La réalité est moins tapageuse et infiniment plus sérieuse. Le chef de l’État y effectue un séjour à la fois privé et diplomatique. Privé, parce qu’un président de la République a droit au repos et aux échanges personnels. Diplomatique, parce que dans un contexte de guerre d’agression menée par le Rwanda sur le sol congolais, chaque déplacement est aussi l’occasion de consolider des alliances et de porter la voix de la RDC.

 

 Pendant ce temps, au Sud-Kivu, la population dénonce des bombardements de drones menés par la coalition RDF/AFC-M23 les 4 et 5 juillet. L’ONU fait état d’au moins 319 civils tués entre le 9 et le 21 juillet. L’information a été confirmée sur _Top Congo_ par l’administrateur du territoire. Il évoque également plusieurs morts et des cas de violences sexuelles lors de la dernière incursion.*

 

Dans ce climat, l’annonce acceptation du « dialogue national inclusif » apparaît comme une distraction orchestrée par l’opposition à Kinshasa, plus prompte à relayer les narratifs de Kigali qu’à se tenir aux côtés du peuple.

 Le dialogue national demeure l’initiative exclusive du président de la République. Il ne sera ni téléguidé par l’Occident, ni confisqué par Fayulu ,Sesanga et Kabund qui plaident, à mots couverts, pour que l’AFC/M23 et RDF serve de canal de transmission à Paul Kagame.
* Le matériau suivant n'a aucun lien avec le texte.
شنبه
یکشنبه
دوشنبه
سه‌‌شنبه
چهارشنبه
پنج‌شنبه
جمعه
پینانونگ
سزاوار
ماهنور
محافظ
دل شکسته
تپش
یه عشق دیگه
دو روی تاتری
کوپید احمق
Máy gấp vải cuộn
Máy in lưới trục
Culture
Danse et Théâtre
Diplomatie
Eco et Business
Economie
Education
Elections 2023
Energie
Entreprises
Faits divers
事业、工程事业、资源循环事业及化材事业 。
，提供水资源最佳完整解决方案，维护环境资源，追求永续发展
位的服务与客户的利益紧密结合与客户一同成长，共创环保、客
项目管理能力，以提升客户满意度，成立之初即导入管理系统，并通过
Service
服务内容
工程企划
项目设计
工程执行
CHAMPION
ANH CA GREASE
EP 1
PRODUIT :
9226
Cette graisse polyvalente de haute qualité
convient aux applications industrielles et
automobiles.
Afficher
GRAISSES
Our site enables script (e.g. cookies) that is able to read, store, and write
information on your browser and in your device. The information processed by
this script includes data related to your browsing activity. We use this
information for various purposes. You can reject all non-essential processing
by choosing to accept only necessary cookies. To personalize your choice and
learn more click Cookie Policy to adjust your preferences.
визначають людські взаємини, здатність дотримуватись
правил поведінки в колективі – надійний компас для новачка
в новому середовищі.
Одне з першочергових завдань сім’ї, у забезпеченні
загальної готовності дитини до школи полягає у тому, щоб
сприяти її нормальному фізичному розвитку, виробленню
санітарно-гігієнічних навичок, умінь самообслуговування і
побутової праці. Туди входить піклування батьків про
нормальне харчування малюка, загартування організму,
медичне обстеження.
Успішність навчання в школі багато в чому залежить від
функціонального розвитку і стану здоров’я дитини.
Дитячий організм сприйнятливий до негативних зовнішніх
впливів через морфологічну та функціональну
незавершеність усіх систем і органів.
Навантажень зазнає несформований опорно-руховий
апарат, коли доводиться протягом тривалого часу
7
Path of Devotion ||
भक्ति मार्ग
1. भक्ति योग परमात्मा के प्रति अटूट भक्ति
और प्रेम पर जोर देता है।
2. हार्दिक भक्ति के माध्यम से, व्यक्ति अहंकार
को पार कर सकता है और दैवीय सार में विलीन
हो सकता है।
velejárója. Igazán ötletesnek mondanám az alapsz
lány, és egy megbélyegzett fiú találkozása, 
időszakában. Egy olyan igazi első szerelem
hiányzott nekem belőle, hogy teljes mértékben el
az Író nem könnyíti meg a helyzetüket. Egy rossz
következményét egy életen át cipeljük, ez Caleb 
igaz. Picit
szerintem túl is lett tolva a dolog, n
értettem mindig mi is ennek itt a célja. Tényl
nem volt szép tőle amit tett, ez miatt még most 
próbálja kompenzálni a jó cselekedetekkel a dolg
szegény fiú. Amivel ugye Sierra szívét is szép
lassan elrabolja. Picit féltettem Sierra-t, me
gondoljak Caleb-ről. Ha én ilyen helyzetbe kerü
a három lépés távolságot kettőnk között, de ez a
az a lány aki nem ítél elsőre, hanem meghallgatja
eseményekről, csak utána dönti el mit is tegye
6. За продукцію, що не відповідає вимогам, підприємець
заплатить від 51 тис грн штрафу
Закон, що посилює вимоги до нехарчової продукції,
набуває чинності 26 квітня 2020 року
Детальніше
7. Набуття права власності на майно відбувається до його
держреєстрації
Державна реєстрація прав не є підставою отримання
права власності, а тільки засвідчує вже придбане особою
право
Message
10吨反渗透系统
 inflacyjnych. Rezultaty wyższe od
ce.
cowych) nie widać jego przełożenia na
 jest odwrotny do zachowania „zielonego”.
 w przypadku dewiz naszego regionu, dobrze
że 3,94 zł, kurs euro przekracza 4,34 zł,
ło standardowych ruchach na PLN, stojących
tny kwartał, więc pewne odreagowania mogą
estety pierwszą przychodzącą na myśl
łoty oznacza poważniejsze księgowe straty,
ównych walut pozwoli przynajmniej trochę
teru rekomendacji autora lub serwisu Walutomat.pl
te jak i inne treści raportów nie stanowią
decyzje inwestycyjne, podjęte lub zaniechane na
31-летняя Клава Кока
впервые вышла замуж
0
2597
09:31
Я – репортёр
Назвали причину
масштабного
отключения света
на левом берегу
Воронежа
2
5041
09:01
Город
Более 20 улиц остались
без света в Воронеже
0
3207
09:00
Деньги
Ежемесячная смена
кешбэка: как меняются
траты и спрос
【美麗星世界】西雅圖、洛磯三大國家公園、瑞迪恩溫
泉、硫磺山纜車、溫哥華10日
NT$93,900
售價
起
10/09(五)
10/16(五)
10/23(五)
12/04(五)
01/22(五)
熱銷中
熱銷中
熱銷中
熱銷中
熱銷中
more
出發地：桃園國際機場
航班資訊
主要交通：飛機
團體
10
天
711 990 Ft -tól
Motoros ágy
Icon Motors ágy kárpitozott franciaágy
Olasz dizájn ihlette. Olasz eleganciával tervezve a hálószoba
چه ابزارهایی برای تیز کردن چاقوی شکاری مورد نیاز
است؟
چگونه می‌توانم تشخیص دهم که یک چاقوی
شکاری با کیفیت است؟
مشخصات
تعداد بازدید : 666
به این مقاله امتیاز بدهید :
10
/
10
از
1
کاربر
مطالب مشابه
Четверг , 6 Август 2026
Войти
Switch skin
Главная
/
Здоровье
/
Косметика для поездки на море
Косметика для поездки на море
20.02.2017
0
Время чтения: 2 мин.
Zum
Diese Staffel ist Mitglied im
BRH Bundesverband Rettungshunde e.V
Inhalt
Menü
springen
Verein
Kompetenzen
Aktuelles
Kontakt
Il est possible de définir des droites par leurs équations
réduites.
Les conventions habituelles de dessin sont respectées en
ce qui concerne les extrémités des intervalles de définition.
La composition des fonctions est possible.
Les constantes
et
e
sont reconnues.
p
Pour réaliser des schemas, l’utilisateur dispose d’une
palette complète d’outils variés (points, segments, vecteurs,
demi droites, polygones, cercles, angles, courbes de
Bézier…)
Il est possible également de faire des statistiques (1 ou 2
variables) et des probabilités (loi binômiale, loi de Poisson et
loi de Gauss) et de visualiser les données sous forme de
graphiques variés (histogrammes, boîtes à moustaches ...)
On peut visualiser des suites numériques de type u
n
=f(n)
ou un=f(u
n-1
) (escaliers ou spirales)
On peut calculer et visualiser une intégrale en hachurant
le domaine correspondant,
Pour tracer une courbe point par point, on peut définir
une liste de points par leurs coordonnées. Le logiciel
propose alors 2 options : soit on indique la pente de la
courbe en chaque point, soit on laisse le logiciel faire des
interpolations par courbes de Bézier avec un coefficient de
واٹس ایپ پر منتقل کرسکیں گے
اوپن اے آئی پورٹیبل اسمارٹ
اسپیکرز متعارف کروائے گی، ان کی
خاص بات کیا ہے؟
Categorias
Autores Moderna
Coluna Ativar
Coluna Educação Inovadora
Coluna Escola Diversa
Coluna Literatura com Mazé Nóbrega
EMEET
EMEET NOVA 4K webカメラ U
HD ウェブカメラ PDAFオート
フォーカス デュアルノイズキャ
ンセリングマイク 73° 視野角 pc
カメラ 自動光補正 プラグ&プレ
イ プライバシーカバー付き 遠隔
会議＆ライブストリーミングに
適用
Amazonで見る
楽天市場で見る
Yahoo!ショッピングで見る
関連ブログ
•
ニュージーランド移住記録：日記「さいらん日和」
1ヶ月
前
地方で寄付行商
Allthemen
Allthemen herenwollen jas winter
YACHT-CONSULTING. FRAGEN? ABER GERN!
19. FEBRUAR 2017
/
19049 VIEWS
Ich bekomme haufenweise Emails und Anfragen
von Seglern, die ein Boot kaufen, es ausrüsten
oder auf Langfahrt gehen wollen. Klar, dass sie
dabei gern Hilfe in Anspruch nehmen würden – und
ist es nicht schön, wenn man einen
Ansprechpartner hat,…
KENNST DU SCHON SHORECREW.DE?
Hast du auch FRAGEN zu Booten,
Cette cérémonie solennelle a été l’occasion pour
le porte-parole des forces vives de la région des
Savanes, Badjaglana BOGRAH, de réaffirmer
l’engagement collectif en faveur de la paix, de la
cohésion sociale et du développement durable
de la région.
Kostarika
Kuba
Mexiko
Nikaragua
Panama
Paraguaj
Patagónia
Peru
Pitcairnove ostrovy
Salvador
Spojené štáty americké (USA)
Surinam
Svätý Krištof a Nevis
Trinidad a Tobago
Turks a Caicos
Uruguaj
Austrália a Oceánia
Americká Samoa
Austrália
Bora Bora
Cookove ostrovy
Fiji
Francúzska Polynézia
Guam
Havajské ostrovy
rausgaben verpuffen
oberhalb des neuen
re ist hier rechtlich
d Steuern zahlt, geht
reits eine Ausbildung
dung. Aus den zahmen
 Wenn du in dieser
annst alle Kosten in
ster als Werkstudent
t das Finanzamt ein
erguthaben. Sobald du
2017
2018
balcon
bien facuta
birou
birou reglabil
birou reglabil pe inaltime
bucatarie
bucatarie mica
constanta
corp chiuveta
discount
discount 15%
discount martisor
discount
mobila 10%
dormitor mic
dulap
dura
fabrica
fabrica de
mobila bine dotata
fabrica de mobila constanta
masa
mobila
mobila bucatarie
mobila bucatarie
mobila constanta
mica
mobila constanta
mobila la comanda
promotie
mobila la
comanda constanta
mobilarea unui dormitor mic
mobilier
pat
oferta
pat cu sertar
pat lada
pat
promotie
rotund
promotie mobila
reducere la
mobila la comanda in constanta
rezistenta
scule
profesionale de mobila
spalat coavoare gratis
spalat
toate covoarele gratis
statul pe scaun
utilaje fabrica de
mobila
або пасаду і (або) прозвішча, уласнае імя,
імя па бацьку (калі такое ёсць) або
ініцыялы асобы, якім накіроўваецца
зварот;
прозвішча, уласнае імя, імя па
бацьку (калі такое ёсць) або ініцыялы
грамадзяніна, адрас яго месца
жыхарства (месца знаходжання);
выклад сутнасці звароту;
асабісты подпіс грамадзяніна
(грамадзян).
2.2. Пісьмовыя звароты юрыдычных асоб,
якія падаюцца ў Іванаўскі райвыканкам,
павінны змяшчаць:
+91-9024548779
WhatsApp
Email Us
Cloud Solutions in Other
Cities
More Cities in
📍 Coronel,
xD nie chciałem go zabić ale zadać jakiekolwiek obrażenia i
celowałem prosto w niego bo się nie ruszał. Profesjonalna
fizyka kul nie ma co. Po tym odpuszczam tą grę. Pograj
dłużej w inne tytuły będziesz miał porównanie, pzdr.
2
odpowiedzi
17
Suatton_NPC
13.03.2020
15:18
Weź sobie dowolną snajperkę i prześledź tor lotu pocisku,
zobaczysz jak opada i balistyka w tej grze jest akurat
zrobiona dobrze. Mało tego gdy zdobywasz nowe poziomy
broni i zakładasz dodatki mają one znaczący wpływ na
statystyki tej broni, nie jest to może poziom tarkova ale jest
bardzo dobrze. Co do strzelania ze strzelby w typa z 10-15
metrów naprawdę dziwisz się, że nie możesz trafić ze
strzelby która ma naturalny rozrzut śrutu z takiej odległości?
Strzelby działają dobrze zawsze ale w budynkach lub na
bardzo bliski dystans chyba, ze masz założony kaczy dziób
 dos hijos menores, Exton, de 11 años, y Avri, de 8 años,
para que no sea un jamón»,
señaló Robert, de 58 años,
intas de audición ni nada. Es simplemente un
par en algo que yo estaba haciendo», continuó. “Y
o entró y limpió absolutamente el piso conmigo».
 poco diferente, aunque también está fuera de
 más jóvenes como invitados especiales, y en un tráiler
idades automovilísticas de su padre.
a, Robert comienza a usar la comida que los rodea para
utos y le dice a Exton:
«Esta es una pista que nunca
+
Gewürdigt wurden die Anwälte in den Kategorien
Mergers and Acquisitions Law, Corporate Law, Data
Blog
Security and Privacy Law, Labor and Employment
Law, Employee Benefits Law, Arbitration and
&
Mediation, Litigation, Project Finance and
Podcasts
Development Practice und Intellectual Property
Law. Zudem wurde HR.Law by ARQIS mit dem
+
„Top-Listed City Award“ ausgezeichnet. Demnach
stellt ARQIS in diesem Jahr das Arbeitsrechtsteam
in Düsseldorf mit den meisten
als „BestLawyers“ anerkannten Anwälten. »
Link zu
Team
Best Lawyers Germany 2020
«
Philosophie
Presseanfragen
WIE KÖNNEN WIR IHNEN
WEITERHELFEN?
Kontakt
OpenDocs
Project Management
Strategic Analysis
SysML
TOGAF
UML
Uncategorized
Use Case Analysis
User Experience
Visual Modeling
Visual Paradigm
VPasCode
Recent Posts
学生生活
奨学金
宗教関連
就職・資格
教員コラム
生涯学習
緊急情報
Nous ne sommes plus à l’époque de Joseph Kabila, où le Congo se dirigeait par téléphone. L’ère des nominations dictées depuis Kigali est révolue.

 Sur le plan international, la diplomatie congolaise gagne en hauteur. Elle documente, elle saisit, elle exige. Des témoignages de terrain évoquent la présence de mercenaires étrangers, aux côtés des assaillants du Rwanda. Si ces allégations sont établies par une enquête crédible, la République en tirera toutes les conséquences, y compris diplomatiques. La RDC n’est pas un terrain d’expérimentation. Elle exige respect et vérité.

 

À l’opposition : des priorités inversées

Depuis la confirmation de l’épidémie d’Ebola en Ituri, combien de voix de l’opposition se sont élevées pour sensibiliser les populations ? Le silence est assourdissant. En revanche, on les voit emprunter Air Congo pour Bruxelles, non pour plaider la cause des victimes, mais pour y chercher des soutiens qu’elles n’obtiennent pas ici.

Aux Congolais, le chef de l’État adresse un seul mot d’ordre : l’union. L’union autour des FARDC, l’union autour des institutions, l’union autour d’un Congo indivisible.

La paix ne se mendiera pas. Elle s’imposera. Par le Congo, pour le Congo, avec Félix Antoine Tshisekedi.